WHAT TO DO
a - Name every person mentioned in the text on the 1984 Great Britain Lions tour.
b - Reproduce the entries in Block 1 line for line, but leave the pictures out.

TEXT PASSAGE
The 1984 Great Britain Lions tour was the Great Britain national rugby league team's 17th tour of Australasia and took place from May to August 1984. A total of 24 matches were played against local club and representative sides during the tour, including a three match Test match series against Australia and New Zealand respectively, and one Test match against Papua New Guinea.

It was the first tour since 1950 in which Great Britain lost both series against Australia and New Zealand, and the first tour ever where they failed to win a Test against either team.

Touring squad 
In preparation for the tour, Great Britain coach Frank Myler and tour manager Dick Gemmell invited a squad of 44 players to attend a series of training camps during the summer of 1983. In February 1984, a squad of 41 players was named, which would participate in weekly training sessions at Fartown, Huddersfield. Some clubs were unhappy with being asked to release players during the middle of the season, most notably Widnes, who had 10 players selected for the training squad. Prior to the second Test match against France on 17 February 1984, Widnes refused to make their players available for the training sessions – John Basnett was the only Widnes player who attended. Myler responded by excluding the absent players from Test selection, with Basnett being the only Widnes player named thus far.

DATA FOR PROCESSING

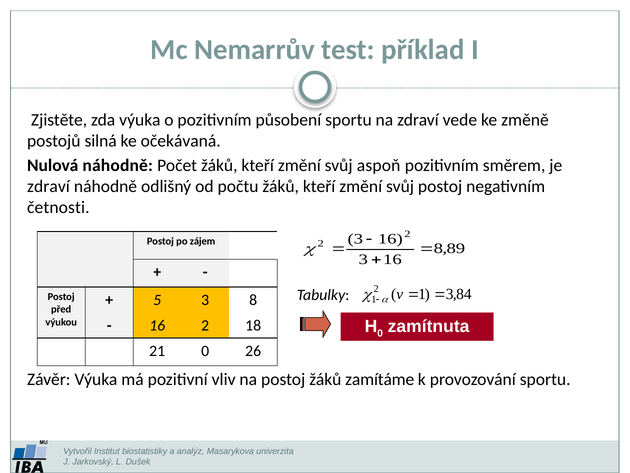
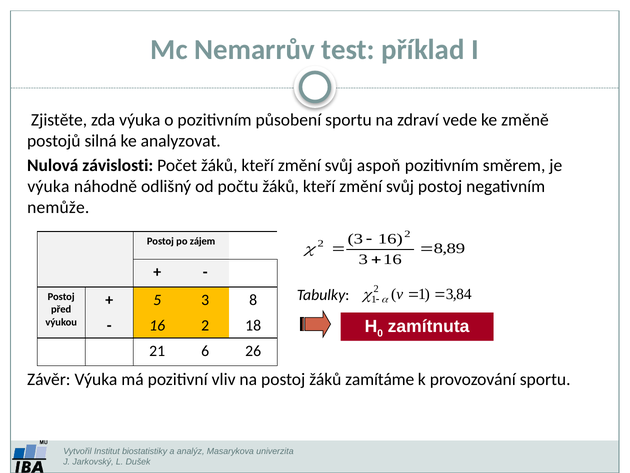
očekávaná: očekávaná -> analyzovat
Nulová náhodně: náhodně -> závislosti
zdraví at (48, 186): zdraví -> výuka
četnosti: četnosti -> nemůže
21 0: 0 -> 6
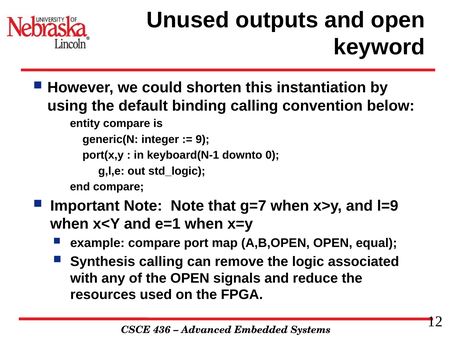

CORRECT ANSWERS
a - Frank Myler, Dick Gemmell, John Basnett

b -
očekávaná: očekávaná -> analyzovat
Nulová náhodně: náhodně -> závislosti
zdraví at (48, 186): zdraví -> výuka
četnosti: četnosti -> nemůže
21 0: 0 -> 6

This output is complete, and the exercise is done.